Whether it’s being exploited for its supposed creep factor, as in Kubrick’s The Shining and Cronenberg’s Dead Ringers, or mined for comedy in films like The Parent Trap, the genetic coincidence that results in two people who look—but often don’t act—the same never seems to lose its fascination for filmmakers. Expanding on this tradition, Australian director Lucy Knox was drawn to exploring the relationship between identical twins—and the moment when one breaks off from the other in an attempt to forge a separate identity. Her stylish new short film An Act of Love, which she shot on grainy 16 mm, follows a pair of identical twins named May and June, whose encounter with a stranger at a roller rink disrupts their symbiotic relationship.
With An Act of Love premiering today on the Criterion Channel on FilmStruck—where it is paired with another sibling-themed gem, Carlos Saura’s Cría cuervos . . ., in this week’s Tuesday’s Short + Feature—I spoke with Knox about the process of making the movie and other explorations of sisterhood that have influenced her.
Tell me a little bit about your journey to becoming a filmmaker.
My parents are divorced, and when I was growing up my dad would pick me up from school twice a week. It’s one of those moments when you want to spend time together, but besides eating a meal there’s not a lot to do. So we went to the movies twice a week starting from when I was ten, for about a decade. It was a ritual. The cinema closest to my house played a lot of independent cinema; I think that was really where the love of it all began.
What was the process of casting and working with the twin sisters like?

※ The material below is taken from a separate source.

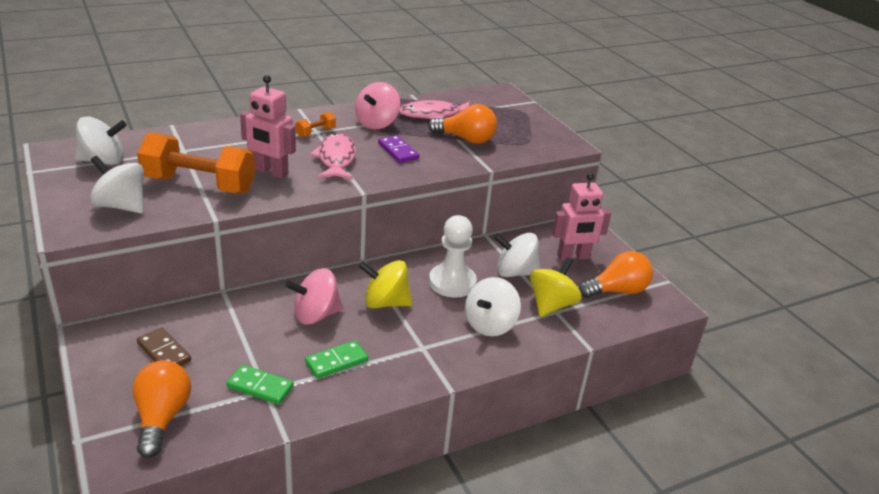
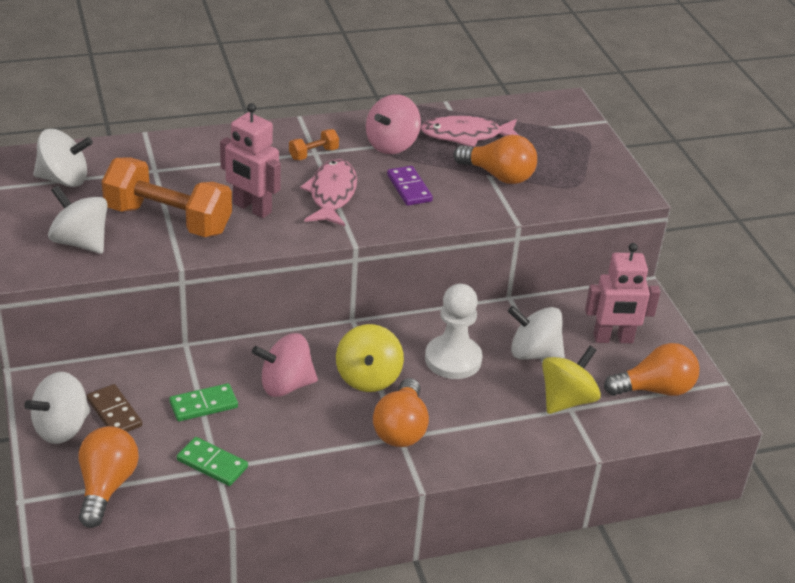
camera: 10 degrees right, 5 degrees up
(336, 361) = (299, 444): green domino -> green domino (203, 405)
(385, 303) = (368, 378): yellow spinning top -> yellow spinning top turned 105 degrees counterclockwise
(422, 340) = (401, 429): none -> orange light bulb
(490, 325) = (485, 418): white spinning top -> white spinning top (62, 428)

This was their first time acting on-screen. We auditioned around twenty pairs of twins, and Rachael and Rebekah [Awonusi] were just so mature for their age. They came in and talked about the script in a thoughtful way that was different from most of the other teenagers. When we auditioned them, it was pretty clear they were comfortable on camera, and were really talented improvisers. They knew how to play vulnerability and emotions with a mature subtlety. We talked about the characters and the script in rehearsal, and they made a few changes to it based on what they thought their characters would do.